In Deutschland werden jetzt auch Schulen und Kitas wegen des Corona-Virus geschlossen. Arztpraxen stellt das vor Probleme: Manche Mitarbeiter können nicht mehr zur Arbeit kommen, weil sie ihre Kinder betreuen müssen. Andere möchten aus Angst vorsorglich zu Hause bleiben. Was müssen Arbeitgeber und Arbeitnehmer jetzt wissen?

 

Auch wenn man die Angst vieler Menschen vor einer Ansteckung mit SARS-CoV-2 verstehen kann – ein Mitarbeiter, der nicht erkrankt ist, darf nicht der Arbeit fernbleiben. Die grundsätzliche Pflicht eines Arbeitnehmers, die vereinbarte Arbeitsleistung zu erbringen, besteht weiter.

 

Im Zusammenhang mit dem Corona-Virus sind folgende Konstellationen möglich:

 

Der Mitarbeiter ist krank

Ist der Mitarbeiter an dem Corona-Virus erkrankt, müssen Sie für maximal 6 Wochen den Lohn fortzahlen, wie bei jeder anderen Erkrankung auch.

 

Der Mitarbeiter ist gesund

Wenn ein Mitarbeiter ausdrücklich wünscht, zu Hause bleiben zu dürfen, können Sie ihn unbezahlt freistellen. Sie müssen dann keinen Lohn bezahlen.

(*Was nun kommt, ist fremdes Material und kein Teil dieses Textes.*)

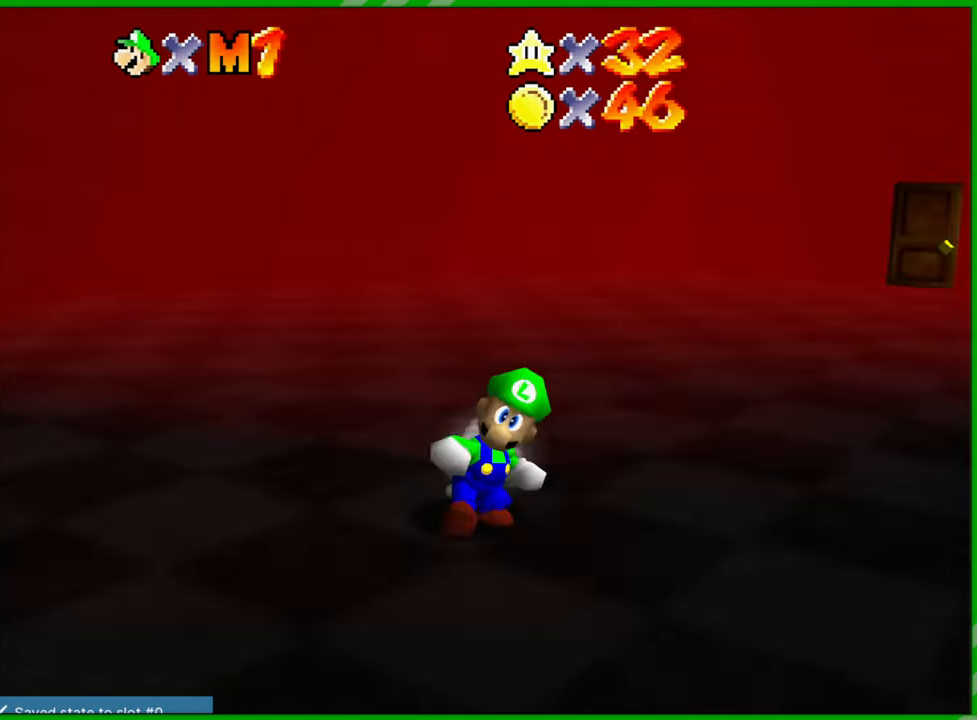
{"buttons": [], "left_stick": "up", "events": [[17, "C_RIGHT", "up"], [183, "left_stick", "up"]]}
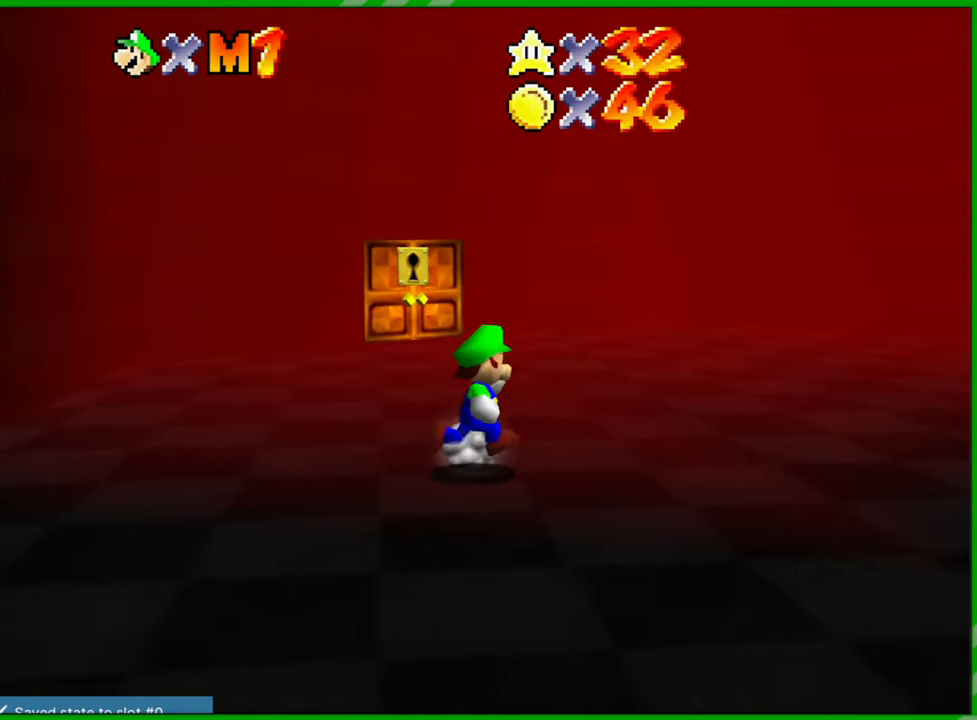
{"buttons": [], "left_stick": "up", "events": []}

Im umgekehrten Fall, also wenn Sie als Arbeitgeber einen nicht erkrankten Arbeitnehmer nach Hause schicken wollen, müssen Sie den Lohn weiterbezahlen.

 

Entschädigung im Quarantäne-Fall

Nur in dem Fall, dass eine Behörde die Quarantäne und ein Beschäftigungsverbot für den Mitarbeiter angeordnet hat, erhalten Sie eine Entschädigung von der Behörde. Sie müssen zwar in Vorleistung gehen, bekommen aber das Geld auf Antrag erstattet.

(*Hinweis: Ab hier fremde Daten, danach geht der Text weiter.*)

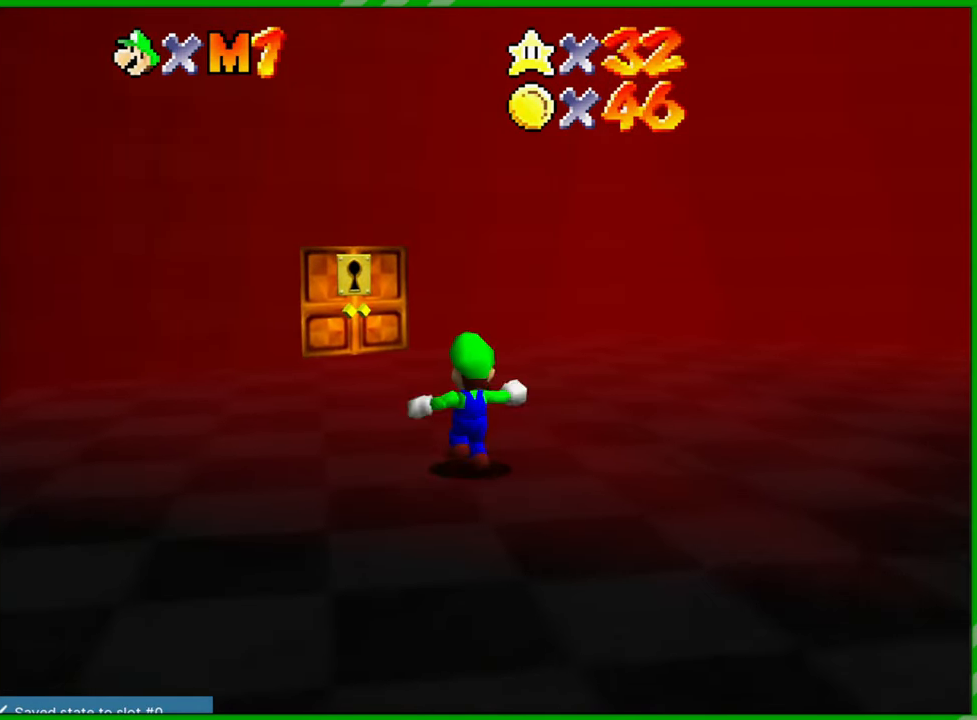
{"buttons": [], "left_stick": "up", "events": []}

Stellen Sie den Antrag unbedingt innerhalb von drei Monaten nach Ende der Quarantäne. Sonst kann er abgelehnt werden.

Eine Entschädigung erhalten auch Sie als Selbständiger, wenn Sie unter Quarantäne gestellt werden oder ein Tätigkeitsverbot erhalten haben.

 

Sonderfall: Fehlende Kinderbetreuung

Schwieriger ist der Fall, wenn ein Mitarbeiter nicht arbeiten kann, weil Kita oder Schule geschlossen ist, aber weder Mitarbeiter noch Kind krank sind.

Ob der Mitarbeiter weiter Lohnanspruch hat oder nicht, regelt § 616 BGB. Dort heißt es: Wer ohne eigenes Verschulden und aus einem persönlichen Grund verhindert ist und nicht zur Arbeit kommen kann, bekommt unter folgenden Bedingungen weiter Gehalt:

  • wenn die Beaufsichtigung oder Betreuung geboten ist und
  • andere geeignete Aufsichtspersonen nicht zur Verfügung stehen.

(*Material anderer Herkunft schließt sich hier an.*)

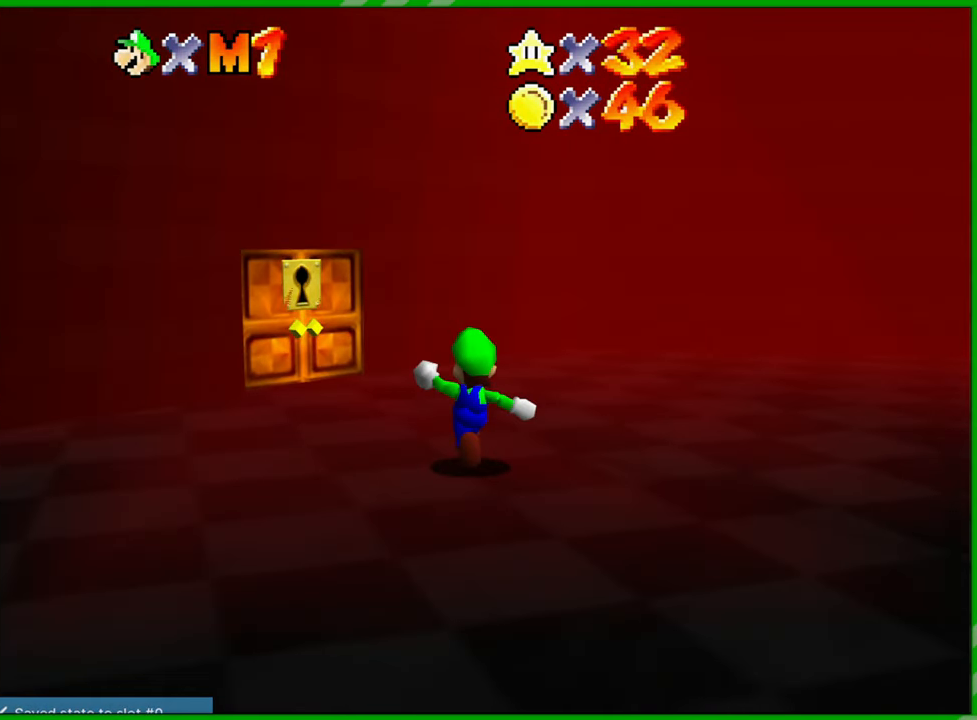
{"buttons": [], "left_stick": "up-left", "events": [[67, "left_stick", "up-left"]]}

Der Mitarbeiter muss also alles versuchen, dass sein Kind von anderen Personen versorgt wird. Wenn das nicht möglich ist, müssen Sie den Mitarbeiter für eine „verhältnismäßig nicht erhebliche Zeit“ weiterbezahlen. Als Faustregel können Sie dafür maximal 10 Arbeitstage ansetzen – wenn der Mitarbeiter schon länger in der Praxis beschäftigt ist.

 

Achten Sie auf den Arbeitsvertrag

Wenn im Arbeitsvertrag oder Tarifvertrag, wie in § 17 Absatz 3 des Manteltarifvertrages für MFA, die Anwendung des § 616 BGB ausgeschlossen wurde, hat der Mitarbeiter keinen Lohnanspruch nach der eben beschriebenen Regel.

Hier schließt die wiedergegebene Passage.